### [HOW TO COMPLETE THIS TASK]
Without the images, output each record below as it stands.

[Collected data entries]
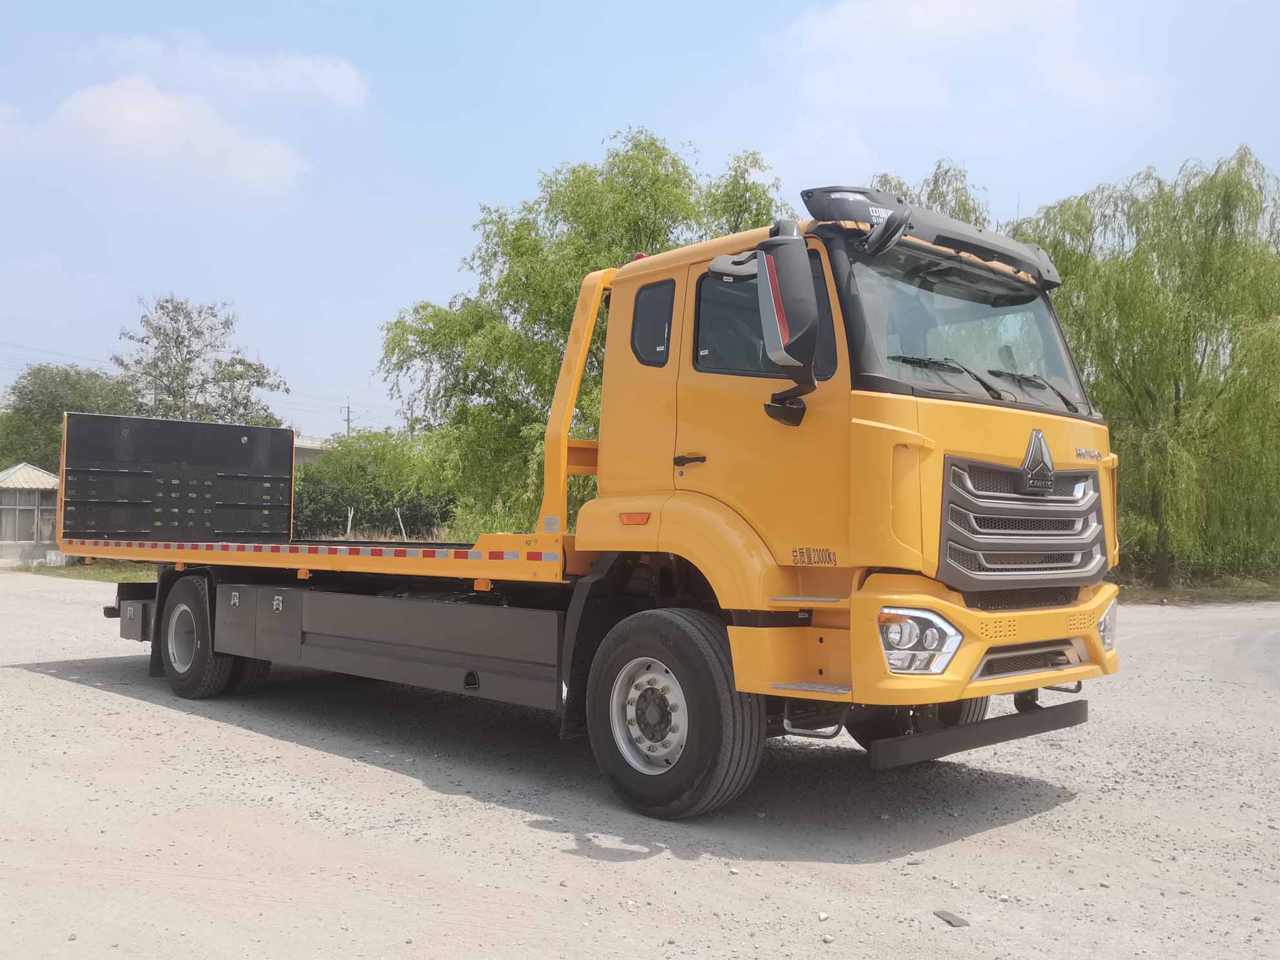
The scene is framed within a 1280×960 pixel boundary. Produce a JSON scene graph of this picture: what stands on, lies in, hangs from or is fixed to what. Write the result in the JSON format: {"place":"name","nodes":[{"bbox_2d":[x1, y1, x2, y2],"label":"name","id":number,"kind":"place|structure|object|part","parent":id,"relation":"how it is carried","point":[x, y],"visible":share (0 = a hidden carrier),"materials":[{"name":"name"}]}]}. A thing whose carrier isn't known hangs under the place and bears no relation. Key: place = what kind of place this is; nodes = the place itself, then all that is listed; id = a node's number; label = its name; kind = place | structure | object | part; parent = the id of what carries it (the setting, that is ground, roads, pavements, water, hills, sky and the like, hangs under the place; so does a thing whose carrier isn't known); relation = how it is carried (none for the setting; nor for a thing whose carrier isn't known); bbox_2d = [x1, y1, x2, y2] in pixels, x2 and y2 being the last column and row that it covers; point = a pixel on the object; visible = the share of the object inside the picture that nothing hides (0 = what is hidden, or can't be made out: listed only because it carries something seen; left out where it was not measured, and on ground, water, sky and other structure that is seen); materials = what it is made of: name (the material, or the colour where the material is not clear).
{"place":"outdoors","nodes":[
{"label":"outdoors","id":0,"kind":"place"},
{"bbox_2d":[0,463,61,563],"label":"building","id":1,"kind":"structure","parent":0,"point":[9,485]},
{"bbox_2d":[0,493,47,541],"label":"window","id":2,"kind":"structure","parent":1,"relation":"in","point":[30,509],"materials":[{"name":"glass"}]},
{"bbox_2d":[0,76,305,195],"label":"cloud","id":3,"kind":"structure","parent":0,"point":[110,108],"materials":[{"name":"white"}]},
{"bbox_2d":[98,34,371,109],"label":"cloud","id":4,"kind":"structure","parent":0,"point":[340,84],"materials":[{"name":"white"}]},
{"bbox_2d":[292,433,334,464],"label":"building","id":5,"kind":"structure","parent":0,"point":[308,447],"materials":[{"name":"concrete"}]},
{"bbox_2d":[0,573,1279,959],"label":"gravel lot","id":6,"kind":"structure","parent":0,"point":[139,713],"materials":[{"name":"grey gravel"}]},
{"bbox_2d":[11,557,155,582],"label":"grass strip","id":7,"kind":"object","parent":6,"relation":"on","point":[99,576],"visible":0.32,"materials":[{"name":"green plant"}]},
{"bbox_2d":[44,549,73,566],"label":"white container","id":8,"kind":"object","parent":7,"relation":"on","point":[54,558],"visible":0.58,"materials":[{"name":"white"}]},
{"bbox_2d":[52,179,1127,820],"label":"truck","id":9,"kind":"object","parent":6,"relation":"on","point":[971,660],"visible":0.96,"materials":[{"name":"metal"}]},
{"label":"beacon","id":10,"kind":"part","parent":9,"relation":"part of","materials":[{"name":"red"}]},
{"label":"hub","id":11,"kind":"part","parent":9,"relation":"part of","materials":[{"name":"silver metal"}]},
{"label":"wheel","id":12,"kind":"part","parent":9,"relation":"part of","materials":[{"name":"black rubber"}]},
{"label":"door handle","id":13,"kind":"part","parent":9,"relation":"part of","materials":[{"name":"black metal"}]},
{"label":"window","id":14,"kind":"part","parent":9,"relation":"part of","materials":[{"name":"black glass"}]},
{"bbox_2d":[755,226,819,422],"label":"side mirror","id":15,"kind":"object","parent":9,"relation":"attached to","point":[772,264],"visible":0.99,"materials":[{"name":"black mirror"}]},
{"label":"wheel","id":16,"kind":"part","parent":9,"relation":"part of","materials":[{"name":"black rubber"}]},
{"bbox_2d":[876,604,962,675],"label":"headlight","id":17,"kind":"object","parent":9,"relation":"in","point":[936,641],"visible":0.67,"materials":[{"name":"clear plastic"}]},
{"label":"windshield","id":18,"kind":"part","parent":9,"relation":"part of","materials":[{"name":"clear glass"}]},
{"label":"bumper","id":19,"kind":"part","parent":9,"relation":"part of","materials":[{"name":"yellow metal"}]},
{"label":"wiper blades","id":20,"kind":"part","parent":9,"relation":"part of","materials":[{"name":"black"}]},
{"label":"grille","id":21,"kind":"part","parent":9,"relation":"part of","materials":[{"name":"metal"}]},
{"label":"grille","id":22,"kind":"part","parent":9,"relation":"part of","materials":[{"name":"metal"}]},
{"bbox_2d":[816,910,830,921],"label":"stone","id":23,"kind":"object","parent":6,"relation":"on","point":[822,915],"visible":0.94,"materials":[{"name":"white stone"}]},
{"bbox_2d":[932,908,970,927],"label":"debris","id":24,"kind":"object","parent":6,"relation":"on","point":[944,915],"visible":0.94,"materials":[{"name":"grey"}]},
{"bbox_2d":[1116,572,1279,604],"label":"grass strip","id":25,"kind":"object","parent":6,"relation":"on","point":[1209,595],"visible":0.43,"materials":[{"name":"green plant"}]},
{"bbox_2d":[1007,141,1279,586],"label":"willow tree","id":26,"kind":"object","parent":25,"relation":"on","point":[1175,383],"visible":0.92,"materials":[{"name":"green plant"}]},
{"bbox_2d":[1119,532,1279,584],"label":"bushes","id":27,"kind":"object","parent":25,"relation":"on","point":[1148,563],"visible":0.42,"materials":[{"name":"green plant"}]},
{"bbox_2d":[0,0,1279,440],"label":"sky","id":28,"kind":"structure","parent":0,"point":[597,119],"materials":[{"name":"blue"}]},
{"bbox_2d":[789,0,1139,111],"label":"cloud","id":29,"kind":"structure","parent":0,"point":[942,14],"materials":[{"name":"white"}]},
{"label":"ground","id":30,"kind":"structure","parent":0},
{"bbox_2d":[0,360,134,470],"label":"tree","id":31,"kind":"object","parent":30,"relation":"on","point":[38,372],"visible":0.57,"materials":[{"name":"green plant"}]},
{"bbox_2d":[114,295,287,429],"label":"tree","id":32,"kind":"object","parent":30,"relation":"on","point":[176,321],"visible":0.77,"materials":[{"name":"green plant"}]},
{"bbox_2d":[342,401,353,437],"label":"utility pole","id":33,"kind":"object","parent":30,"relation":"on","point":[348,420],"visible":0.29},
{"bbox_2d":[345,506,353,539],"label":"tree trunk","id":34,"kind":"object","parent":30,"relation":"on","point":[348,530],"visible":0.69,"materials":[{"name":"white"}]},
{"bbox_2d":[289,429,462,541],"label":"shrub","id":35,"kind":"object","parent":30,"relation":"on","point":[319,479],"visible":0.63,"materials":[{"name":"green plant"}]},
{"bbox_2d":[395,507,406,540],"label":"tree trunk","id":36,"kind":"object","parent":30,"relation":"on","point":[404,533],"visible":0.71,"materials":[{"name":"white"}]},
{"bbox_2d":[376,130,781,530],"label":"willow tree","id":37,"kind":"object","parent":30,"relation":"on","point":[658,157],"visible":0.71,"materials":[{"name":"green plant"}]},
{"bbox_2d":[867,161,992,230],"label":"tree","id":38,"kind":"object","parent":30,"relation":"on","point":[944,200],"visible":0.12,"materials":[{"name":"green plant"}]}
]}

### [THE COMPLETED TASK]
The scene is framed within a 1280×960 pixel boundary. Produce a JSON scene graph of this picture: what stands on, lies in, hangs from or is fixed to what. Write the result in the JSON format: {"place":"name","nodes":[{"bbox_2d":[x1, y1, x2, y2],"label":"name","id":number,"kind":"place|structure|object|part","parent":id,"relation":"how it is carried","point":[x, y],"visible":share (0 = a hidden carrier),"materials":[{"name":"name"}]}]}. A thing whose carrier isn't known hangs under the place and bears no relation. Key: place = what kind of place this is; nodes = the place itself, then all that is listed; id = a node's number; label = its name; kind = place | structure | object | part; parent = the id of what carries it (the setting, that is ground, roads, pavements, water, hills, sky and the like, hangs under the place; so does a thing whose carrier isn't known); relation = how it is carried (none for the setting; nor for a thing whose carrier isn't known); bbox_2d = [x1, y1, x2, y2] in pixels, x2 and y2 being the last column and row that it covers; point = a pixel on the object; visible = the share of the object inside the picture that nothing hides (0 = what is hidden, or can't be made out: listed only because it carries something seen; left out where it was not measured, and on ground, water, sky and other structure that is seen); materials = what it is made of: name (the material, or the colour where the material is not clear).
{"place":"outdoors","nodes":[
{"label":"outdoors","id":0,"kind":"place"},
{"bbox_2d":[0,463,61,563],"label":"building","id":1,"kind":"structure","parent":0,"point":[9,485]},
{"bbox_2d":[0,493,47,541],"label":"window","id":2,"kind":"structure","parent":1,"relation":"in","point":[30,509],"materials":[{"name":"glass"}]},
{"bbox_2d":[0,76,305,195],"label":"cloud","id":3,"kind":"structure","parent":0,"point":[110,108],"materials":[{"name":"white"}]},
{"bbox_2d":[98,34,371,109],"label":"cloud","id":4,"kind":"structure","parent":0,"point":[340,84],"materials":[{"name":"white"}]},
{"bbox_2d":[292,433,334,464],"label":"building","id":5,"kind":"structure","parent":0,"point":[308,447],"materials":[{"name":"concrete"}]},
{"bbox_2d":[0,573,1279,959],"label":"gravel lot","id":6,"kind":"structure","parent":0,"point":[139,713],"materials":[{"name":"grey gravel"}]},
{"bbox_2d":[11,557,155,582],"label":"grass strip","id":7,"kind":"object","parent":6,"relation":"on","point":[99,576],"visible":0.32,"materials":[{"name":"green plant"}]},
{"bbox_2d":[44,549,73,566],"label":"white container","id":8,"kind":"object","parent":7,"relation":"on","point":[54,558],"visible":0.58,"materials":[{"name":"white"}]},
{"bbox_2d":[52,179,1127,820],"label":"truck","id":9,"kind":"object","parent":6,"relation":"on","point":[971,660],"visible":0.96,"materials":[{"name":"metal"}]},
{"label":"beacon","id":10,"kind":"part","parent":9,"relation":"part of","materials":[{"name":"red"}]},
{"label":"hub","id":11,"kind":"part","parent":9,"relation":"part of","materials":[{"name":"silver metal"}]},
{"label":"wheel","id":12,"kind":"part","parent":9,"relation":"part of","materials":[{"name":"black rubber"}]},
{"label":"door handle","id":13,"kind":"part","parent":9,"relation":"part of","materials":[{"name":"black metal"}]},
{"label":"window","id":14,"kind":"part","parent":9,"relation":"part of","materials":[{"name":"black glass"}]},
{"bbox_2d":[755,226,819,422],"label":"side mirror","id":15,"kind":"object","parent":9,"relation":"attached to","point":[772,264],"visible":0.99,"materials":[{"name":"black mirror"}]},
{"label":"wheel","id":16,"kind":"part","parent":9,"relation":"part of","materials":[{"name":"black rubber"}]},
{"bbox_2d":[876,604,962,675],"label":"headlight","id":17,"kind":"object","parent":9,"relation":"in","point":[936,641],"visible":0.67,"materials":[{"name":"clear plastic"}]},
{"label":"windshield","id":18,"kind":"part","parent":9,"relation":"part of","materials":[{"name":"clear glass"}]},
{"label":"bumper","id":19,"kind":"part","parent":9,"relation":"part of","materials":[{"name":"yellow metal"}]},
{"label":"wiper blades","id":20,"kind":"part","parent":9,"relation":"part of","materials":[{"name":"black"}]},
{"label":"grille","id":21,"kind":"part","parent":9,"relation":"part of","materials":[{"name":"metal"}]},
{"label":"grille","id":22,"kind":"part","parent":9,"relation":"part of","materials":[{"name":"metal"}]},
{"bbox_2d":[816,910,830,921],"label":"stone","id":23,"kind":"object","parent":6,"relation":"on","point":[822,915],"visible":0.94,"materials":[{"name":"white stone"}]},
{"bbox_2d":[932,908,970,927],"label":"debris","id":24,"kind":"object","parent":6,"relation":"on","point":[944,915],"visible":0.94,"materials":[{"name":"grey"}]},
{"bbox_2d":[1116,572,1279,604],"label":"grass strip","id":25,"kind":"object","parent":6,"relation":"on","point":[1209,595],"visible":0.43,"materials":[{"name":"green plant"}]},
{"bbox_2d":[1007,141,1279,586],"label":"willow tree","id":26,"kind":"object","parent":25,"relation":"on","point":[1175,383],"visible":0.92,"materials":[{"name":"green plant"}]},
{"bbox_2d":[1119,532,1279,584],"label":"bushes","id":27,"kind":"object","parent":25,"relation":"on","point":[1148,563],"visible":0.42,"materials":[{"name":"green plant"}]},
{"bbox_2d":[0,0,1279,440],"label":"sky","id":28,"kind":"structure","parent":0,"point":[597,119],"materials":[{"name":"blue"}]},
{"bbox_2d":[789,0,1139,111],"label":"cloud","id":29,"kind":"structure","parent":0,"point":[942,14],"materials":[{"name":"white"}]},
{"label":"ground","id":30,"kind":"structure","parent":0},
{"bbox_2d":[0,360,134,470],"label":"tree","id":31,"kind":"object","parent":30,"relation":"on","point":[38,372],"visible":0.57,"materials":[{"name":"green plant"}]},
{"bbox_2d":[114,295,287,429],"label":"tree","id":32,"kind":"object","parent":30,"relation":"on","point":[176,321],"visible":0.77,"materials":[{"name":"green plant"}]},
{"bbox_2d":[342,401,353,437],"label":"utility pole","id":33,"kind":"object","parent":30,"relation":"on","point":[348,420],"visible":0.29},
{"bbox_2d":[345,506,353,539],"label":"tree trunk","id":34,"kind":"object","parent":30,"relation":"on","point":[348,530],"visible":0.69,"materials":[{"name":"white"}]},
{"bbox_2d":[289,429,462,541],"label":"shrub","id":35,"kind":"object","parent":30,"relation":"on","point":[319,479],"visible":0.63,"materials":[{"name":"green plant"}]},
{"bbox_2d":[395,507,406,540],"label":"tree trunk","id":36,"kind":"object","parent":30,"relation":"on","point":[404,533],"visible":0.71,"materials":[{"name":"white"}]},
{"bbox_2d":[376,130,781,530],"label":"willow tree","id":37,"kind":"object","parent":30,"relation":"on","point":[658,157],"visible":0.71,"materials":[{"name":"green plant"}]},
{"bbox_2d":[867,161,992,230],"label":"tree","id":38,"kind":"object","parent":30,"relation":"on","point":[944,200],"visible":0.12,"materials":[{"name":"green plant"}]}
]}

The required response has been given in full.